Klondike (2014)
I can't help but think of "The Far Country"
21 January 2014
Warning: Spoilers
That's the Jimmy Stewart film (directed by Anthony Mann) in which Stewart heads for Dawson City, his boyfriend (Walter Brennan) and cattle in tow, to escape a number of people (most notably John McIntire) who want his hide. (Get it? His hide?) Consciously or not, "Klondike" borrows heavily from it.

For a program supposedly based on fact, "Klondike" displays two obvious errors right at the start. For one thing, the Canadian authorities required prospectors climbing the Chilkoot to bring at least a year's supply of food, so they wouldn't have to bother burying people who died from starvation. This is glossed over to the point of being ignored.

The second error occurs when Bill Haskell (a real Yukon prospector who wrote a book about his experiences, played by Richard Madden) falls into a near-freezing river. (Madden insisted on doing the stunt himself.) He makes it to shore, but even without a fire, his clothing somehow manages to dry out. Why he doesn't succumb to hypothermia (a huge amount of body heat would be needed to evaporate the water in his clothes) isn't explained. Nor is the sudden appearance of Father William Judge (Sam Shepard), who shoots a wolf about to make a meal of Haskell. (Three errors, actually -- non-rabid wolves rarely attack humans.)

The story is less documentary than drama, perhaps excessively so. There are lots of characters with conflicting desires (the very basis of drama), but it seems mechanical and schematic. Belinda Mulrooney (Abie Cornish) finds Haskell attractive (apparently for an innocence she doesn't want destroyed) and helps him, simply because it moves the plot along.

As for the reviewer who complained about "social engineering"... If racism and anti-Semitism were part of that era, there's no reason not to include them (where appropriate). What bothers me -- as a liberal -- is the projection of liberal values on people who did not have them.

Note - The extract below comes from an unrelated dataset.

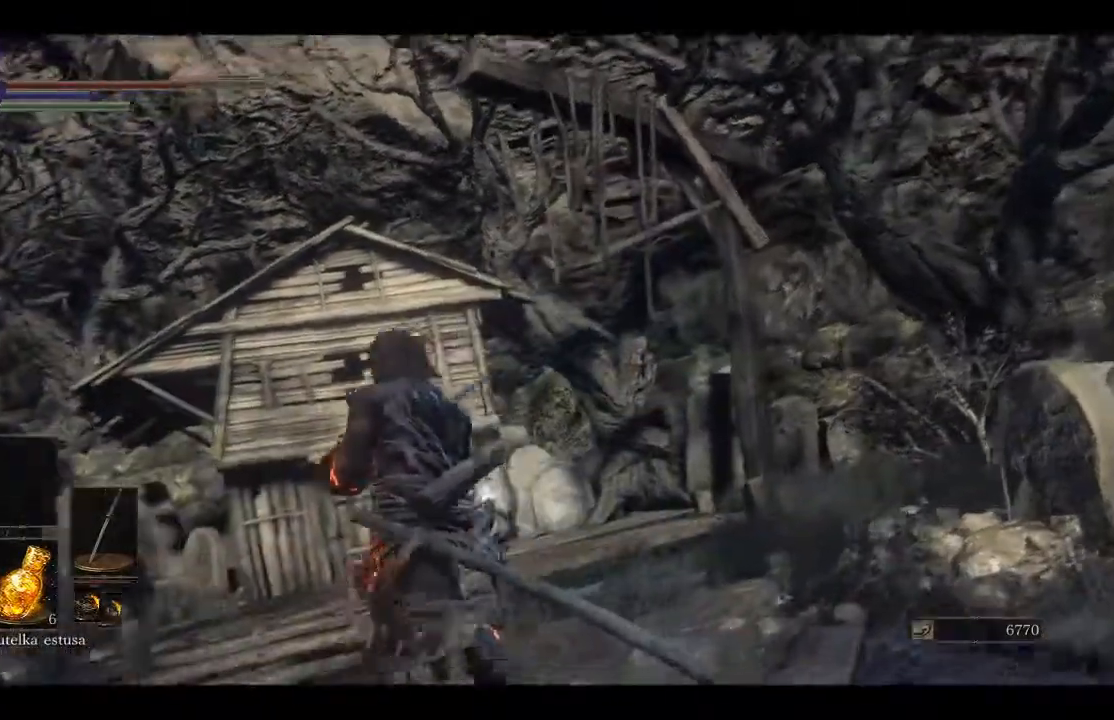
{"buttons": [], "left_stick": "center", "right_stick": "center", "events": [[133, "right_stick", "center"]]}
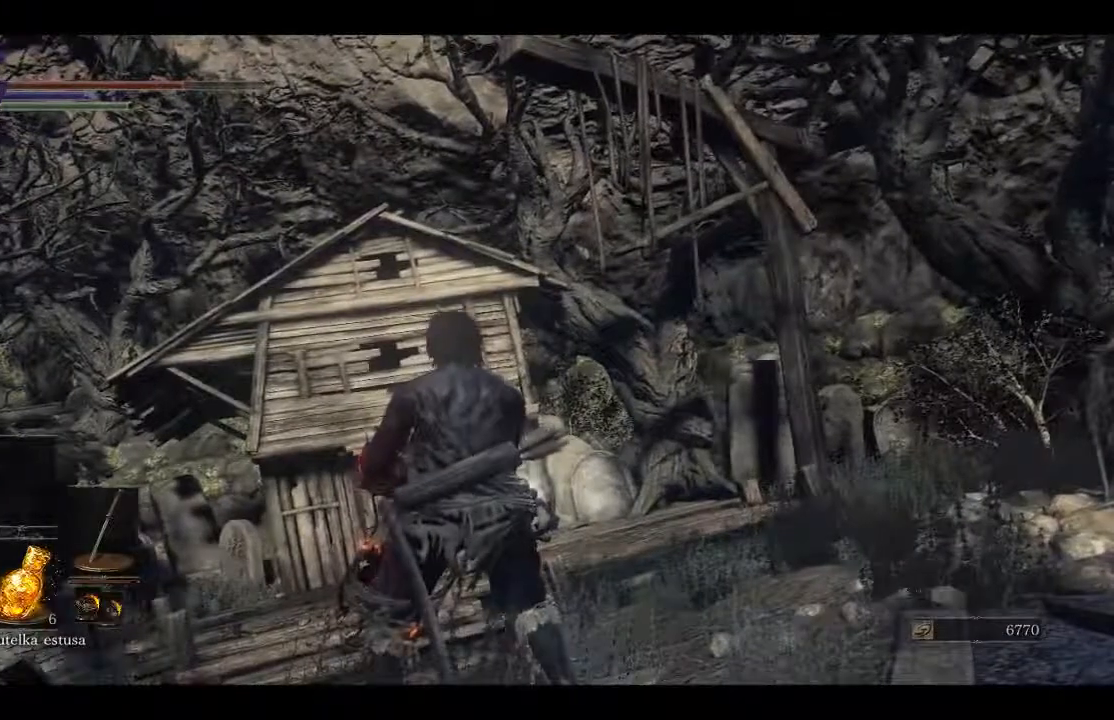
{"buttons": [], "left_stick": "up", "right_stick": "center", "events": [[267, "left_stick", "up"]]}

I haven't read Charlotte Gray's book (from which "Klondike" is derived), but I suspect the writers tarted it up with as many dramatic clichés as possible -- the murder of one's best friend and the search for justice, the prostitute with a heart of gold, the priest who has to decide whether to keep silent when he knows who the killer is, etc, etc, etc. Sorry, but I've seen all this before. And the 60-year-old "The Far Country" includes homoeroticism (Brennan has a serious man-crush on Stewart), while "Klondike" ignores this. (Ditto for "Paint Your Wagon" -- Marvin and Eastwood love each other more than they love any woman.) We don't even see a bull dance!

The series slogs to a dragged-out, highly implausible anticlimax. Most of the people receive their just rewards (good and bad), or "recover their forgotten moral senses". But Meeker inadvertently finds the one weak spot on a frozen river and falls in, taking a lot of the gold with him. And Father Judge is given a funeral while he's alive, so he can enjoy it. The funeral music is supplied by white musicians inexplicably familiar with Dixieland jass. Are we supposed to take this seriously?

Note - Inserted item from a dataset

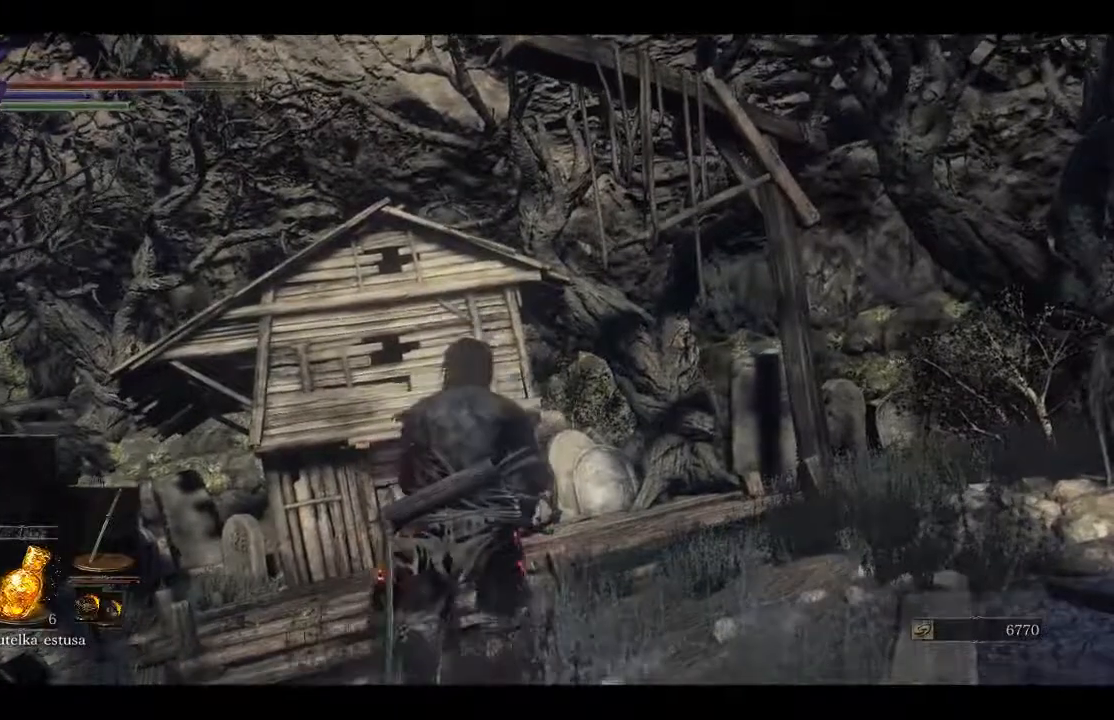
{"buttons": [], "left_stick": "center", "right_stick": "center", "events": [[33, "left_stick", "center"]]}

"Klondike" is well-acted and beautifully produced. The script is merely serviceable. It's larded with pretentious aphorisms and philosophical observations that seem more 20th-century than 19th. The writers show no awareness of when particular figures of speech came into use. ("I never thought the first day of the rest of my life would be so bad.") The low point of their ignorance comes when Bill tells the Mountie "You're incentivizing killers!". (!!!) Is it too much to expect a scriptwriter to own the OED, and use it? (I do, and I do.)

Frankly, "Deadwood" covered the same moral and psychological grounds, and did it with greater depth and imagination. Discovery Channel has labored mightily and brought forth a mouse.